Cette majorité si intelligente, et si sourde

par ANDRE CICCODICOLA
Publié le 20 décembre 2018 à 21:42 Mise à jour le 21 décembre 2018

Il y a ceux qui n’osaient pas parler, ceux qu’on n’entendait plus et, là-haut, il y a ceux qui n’écoutent personne.

Gilles Le Gendre, président du groupe LREM à l’Assemblée nationale. (Photo Assemblée nationale)

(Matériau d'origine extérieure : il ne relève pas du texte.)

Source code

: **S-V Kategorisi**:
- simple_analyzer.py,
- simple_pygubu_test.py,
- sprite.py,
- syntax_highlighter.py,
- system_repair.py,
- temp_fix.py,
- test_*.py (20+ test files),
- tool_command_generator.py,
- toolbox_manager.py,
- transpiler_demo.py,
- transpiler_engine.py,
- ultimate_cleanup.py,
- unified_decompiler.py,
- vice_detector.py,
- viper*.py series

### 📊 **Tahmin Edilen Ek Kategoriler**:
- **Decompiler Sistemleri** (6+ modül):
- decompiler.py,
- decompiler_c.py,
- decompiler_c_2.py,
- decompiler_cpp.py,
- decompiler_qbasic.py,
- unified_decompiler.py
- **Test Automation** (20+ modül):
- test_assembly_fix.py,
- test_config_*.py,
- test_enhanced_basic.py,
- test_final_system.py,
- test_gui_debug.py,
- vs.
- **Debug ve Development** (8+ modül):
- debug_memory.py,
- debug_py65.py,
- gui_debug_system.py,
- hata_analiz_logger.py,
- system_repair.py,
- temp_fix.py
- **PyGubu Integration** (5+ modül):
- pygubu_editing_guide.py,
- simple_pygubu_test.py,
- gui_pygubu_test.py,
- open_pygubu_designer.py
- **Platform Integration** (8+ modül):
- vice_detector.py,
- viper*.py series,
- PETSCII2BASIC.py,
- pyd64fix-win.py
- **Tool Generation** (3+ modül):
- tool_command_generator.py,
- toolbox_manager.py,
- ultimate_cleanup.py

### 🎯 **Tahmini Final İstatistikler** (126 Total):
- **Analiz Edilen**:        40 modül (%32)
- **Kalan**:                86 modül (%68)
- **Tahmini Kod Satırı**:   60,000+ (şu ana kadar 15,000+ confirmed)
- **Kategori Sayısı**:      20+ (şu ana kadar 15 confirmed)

Certains ne manquent pas d’air. En tête de gondole, Gilles Le Gendre, chef de file des députés macronistes. Il justifie la fronde secouant la France par expliquant : « Notre erreur est d’avoir été trop intelligents  ». Vous apprécierez la pertinence et la délicatesse de cet envoi. Il est suivi par le président de la République et son Premier ministre, qui se succèdent à la télévision en affirmant benoîtement : « On n’a pas assez écouté les Français.  »
Pourtant, les occasions n’ont pas manqué. Quand les infirmières, les cheminots, les retraités ou les locataires, pour ne citer qu’eux, ont tenté de faire entendre leurs revendications contre la misère des hôpitaux, la privatisation de la SNCF coûteuse aux salariés et aux usagers, la hausse de la CSG, l’iniquité de la suppression ou de la diminution des APL, l’un et l’autre ont systématiquement fait la sourde oreille ou opposé un mutisme hautain.
Sous la pression des ronds-points et de la rue, le pouvoir a reculé. Ou plutôt, il a feint, en partie, de reculer : quand Édouard Philippe reprend l’annonce présidentielle de l’attribution aux smicards d’une prime de 100 euros, il ajoute aussitôt qu’elle « ne coûtera pas un euro aux employeurs  ».

Ce que le Premier ministre ne dit pas

Par quel miracle ? C’est simple. Les 100 euros seront déduits des cotisations sociales patronales. Ce que le Premier ministre ne précise pas, c’est que l’assèchement de cette source de financement qui abonde les caisses versant les prestations sociales et familiales va inexorablement entraîner la réduction de celles-ci. Le recours à des complémentarités sera nécessaire pour maintenir le niveau des services, à l’image des mutuelles de santé.
Au bout du compte, en croyant gagner plus, nous aurons moins. Cette hypocrisie touche à son comble avec l’annonce faite dans le quotidien économique Les Échos (11 décembre), quand le Premier ministre prévient que les smicards ayant un conjoint « gagnant bien » (sic) seront privés des 100 euros prévus.
Ces annonces sur les modes de financement et de versement du SMIC révèlent, si besoin était, qu’Emmanuel Macron et les siens ont une seule priorité : bloquer, voire abaisser le prix du travail payé aux salariés afin de garantir les bénéfices des entreprises et les dividendes des actionnaires.

Des Gilets jaunes, à Lens le 10 décembre. (Photo Marc Dubois)

C’est pour ces mêmes raisons que lors du conseil des ministres du 5 décembre Emmanuel Macron a déclaré : « Nous ne détricoterons rien de ce qui a été fait depuis dix-huit mois ». Pas de rétablissement de l’ISF coûtant 4,1 milliards à la nation. Maintien d’une flat tax sur les revenus du capital ? Coût : 1,3 milliard par an. Maintien de la baisse de l’impôt sur les sociétés ? Coût : 11 milliards par an. Idem pour celle qui touche les cotisations salariales. Coût : 4,5 milliards par an, pas question. Pas de rétablissement de la taxe sur les plus-values réalisées en France , l’exit tax...

Gilets jaunes et gilets rouges

Toutes ces joyeusetés macroniennes en faveur du capital et l’exploitation consciencieuse des salariés ont eu leurs effets. En France, on a distribué 44 milliards d’euros de dividendes au cours du seul deuxième trimestre de 2018. Un montant en progression de 23,6 % sur un an. C’est du jamais vu dans notre pays, lequel monte sur le podium mondial de ceux qui prennent aux moins bien lotis pour donner aux riches. Vivement que les 70 % de nos compatriotes qui ne se lassent pas de soutenir les Gilets jaunes et ceux, rouges, des syndicats aillent les rejoindre sur les ronds-points… Histoire de se faire entendre.